FOR IMMEDIATE RELEASE |
Contact: Kissy Black |
November 4, 2015- TUCSON, ARIZONA - An innovative and novel concept was described in a recent Commentary in Clinical Pharmacology & Therapeutics, calling for the development and implementation of a potentially transformative medical-decision support technology described as “medication autopilots” by the authors. The “autopilot” is a guidance system that provides doctors with a virtual “Sherpa,” or a trusted guide, to inform them of the relative benefit and risk of each medicine as they make prescribing decisions. Just as airplane pilots have instruments that integrate massive amounts of data and display only actionable information, such medical-decision systems could send the prescriber suggestions for preferred medicines for each patient, and how best to monitor a patient's clinical response.
“Prescription medications have enormous capacity to improve the lives of patients,” explains lead author Dr. Raymond Woosley, “but we often fail to reap their maximum value because of the overwhelming challenge of information management. Working like a Sherpa, the autopilot system guides doctors through the mountains of data to reach the best possible decisions for each patient.”
Dr. Woosley is the founder of AZCERT and CredibleMeds.org, an internationally respected online resource for information on the safe use of the many medications that can cause potentially lethal heart arrhythmias. Today, the CredibleMeds.org website lists over 110 medicines that lengthen the QT interval: a change in the electrocardiogram that can lead to these arrhythmias. A co-author on the paper, John Whyte, MD, MPH, Director of Professional Affairs and Stakeholder Engagement at FDA, noted, “One of the goals of the FDA’s Safe Use Initiative is to provide physicians with information they need in order to prescribe medicines safely. Managing this information is challenging, but emerging technologies are becoming available to support optimal prescribing decisions.”

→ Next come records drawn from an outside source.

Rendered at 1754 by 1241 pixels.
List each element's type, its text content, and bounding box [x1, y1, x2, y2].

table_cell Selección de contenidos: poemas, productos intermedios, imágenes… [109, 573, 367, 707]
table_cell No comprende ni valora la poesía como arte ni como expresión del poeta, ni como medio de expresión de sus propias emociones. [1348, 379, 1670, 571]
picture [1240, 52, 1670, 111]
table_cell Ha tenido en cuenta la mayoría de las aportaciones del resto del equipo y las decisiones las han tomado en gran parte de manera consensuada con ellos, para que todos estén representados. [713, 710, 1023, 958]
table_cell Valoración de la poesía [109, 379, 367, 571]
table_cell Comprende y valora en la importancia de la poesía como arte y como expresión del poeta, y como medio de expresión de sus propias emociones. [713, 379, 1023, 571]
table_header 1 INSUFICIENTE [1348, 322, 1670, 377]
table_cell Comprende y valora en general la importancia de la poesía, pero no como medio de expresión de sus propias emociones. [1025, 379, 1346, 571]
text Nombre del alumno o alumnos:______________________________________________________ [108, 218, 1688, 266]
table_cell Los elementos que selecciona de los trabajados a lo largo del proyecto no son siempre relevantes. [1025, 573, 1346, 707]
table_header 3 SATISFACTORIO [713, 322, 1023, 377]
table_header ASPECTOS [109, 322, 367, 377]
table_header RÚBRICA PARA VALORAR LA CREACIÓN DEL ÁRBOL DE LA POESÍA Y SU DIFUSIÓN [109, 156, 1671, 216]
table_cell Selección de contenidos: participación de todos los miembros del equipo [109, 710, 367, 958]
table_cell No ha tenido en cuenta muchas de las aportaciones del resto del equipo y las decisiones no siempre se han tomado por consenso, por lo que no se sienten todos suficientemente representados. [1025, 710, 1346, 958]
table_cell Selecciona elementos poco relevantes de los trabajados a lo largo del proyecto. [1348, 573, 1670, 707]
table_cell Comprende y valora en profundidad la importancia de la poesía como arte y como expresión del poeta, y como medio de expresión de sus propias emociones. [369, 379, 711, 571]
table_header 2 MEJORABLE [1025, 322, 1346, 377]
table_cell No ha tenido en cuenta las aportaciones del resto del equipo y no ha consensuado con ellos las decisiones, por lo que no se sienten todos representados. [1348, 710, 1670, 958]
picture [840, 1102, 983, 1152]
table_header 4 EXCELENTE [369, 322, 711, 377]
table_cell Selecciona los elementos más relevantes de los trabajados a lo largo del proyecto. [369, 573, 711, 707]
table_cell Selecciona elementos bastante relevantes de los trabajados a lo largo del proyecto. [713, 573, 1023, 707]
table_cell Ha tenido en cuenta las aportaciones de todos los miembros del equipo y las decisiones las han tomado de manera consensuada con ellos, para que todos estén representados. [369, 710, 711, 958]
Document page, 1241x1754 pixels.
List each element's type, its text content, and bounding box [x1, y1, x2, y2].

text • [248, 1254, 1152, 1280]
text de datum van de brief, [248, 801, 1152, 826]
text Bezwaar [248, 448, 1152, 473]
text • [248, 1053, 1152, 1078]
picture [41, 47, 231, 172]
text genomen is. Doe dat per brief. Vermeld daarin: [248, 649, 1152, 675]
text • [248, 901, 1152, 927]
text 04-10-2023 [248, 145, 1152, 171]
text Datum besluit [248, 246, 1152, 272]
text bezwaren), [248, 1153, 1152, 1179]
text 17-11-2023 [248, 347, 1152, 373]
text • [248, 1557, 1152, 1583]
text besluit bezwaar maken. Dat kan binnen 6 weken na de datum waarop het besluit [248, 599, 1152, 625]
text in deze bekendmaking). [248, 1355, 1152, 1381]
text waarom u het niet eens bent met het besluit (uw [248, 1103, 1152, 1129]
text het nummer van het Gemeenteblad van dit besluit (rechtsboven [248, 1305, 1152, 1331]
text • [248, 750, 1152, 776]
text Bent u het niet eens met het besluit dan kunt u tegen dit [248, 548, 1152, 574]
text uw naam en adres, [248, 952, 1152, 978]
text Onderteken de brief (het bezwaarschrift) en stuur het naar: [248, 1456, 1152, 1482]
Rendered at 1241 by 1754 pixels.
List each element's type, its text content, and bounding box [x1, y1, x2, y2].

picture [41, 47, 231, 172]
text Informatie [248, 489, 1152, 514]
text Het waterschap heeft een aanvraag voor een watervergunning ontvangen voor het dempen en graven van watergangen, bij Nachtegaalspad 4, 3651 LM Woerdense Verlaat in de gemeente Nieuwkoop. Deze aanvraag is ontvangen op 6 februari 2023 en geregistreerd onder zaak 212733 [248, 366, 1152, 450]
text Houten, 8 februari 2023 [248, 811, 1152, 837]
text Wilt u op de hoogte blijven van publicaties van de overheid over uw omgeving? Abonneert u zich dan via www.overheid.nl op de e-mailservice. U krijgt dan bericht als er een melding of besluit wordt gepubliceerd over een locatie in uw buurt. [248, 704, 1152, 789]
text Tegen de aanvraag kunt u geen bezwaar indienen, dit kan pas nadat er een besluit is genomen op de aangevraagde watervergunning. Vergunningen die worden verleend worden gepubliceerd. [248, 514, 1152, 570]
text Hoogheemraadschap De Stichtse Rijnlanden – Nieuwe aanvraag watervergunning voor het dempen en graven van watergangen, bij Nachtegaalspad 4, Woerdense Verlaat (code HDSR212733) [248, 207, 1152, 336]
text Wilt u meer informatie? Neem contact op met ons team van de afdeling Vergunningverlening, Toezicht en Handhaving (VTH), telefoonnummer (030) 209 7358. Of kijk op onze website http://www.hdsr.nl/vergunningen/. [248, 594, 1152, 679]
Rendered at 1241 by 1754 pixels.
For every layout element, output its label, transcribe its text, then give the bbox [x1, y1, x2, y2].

Recently, the FDA’s Safe Use Initiative awarded a contract to AZCERT to develop an open-source Application Program Interface (API) that enables healthcare information systems to automatically access CredibleMed.org’s continually updated drug safety database. Using this API, the database can be linked to patients’ Electronic Medical Records (EMR) to create a clinical decision support system (CDSS) that supports decision trees for QT prolonging drugs, such as the following prototype for the QT prolonging antibiotic azithromycin.
The “autopilot” program is being developed through a collaboration among AZCERT, Banner Health, and the University of Arizona College of Medicine – Phoenix, as described in a recent Scientific American Worldview article as well as the Commentary in Clinical Pharmacology & Therapeutics.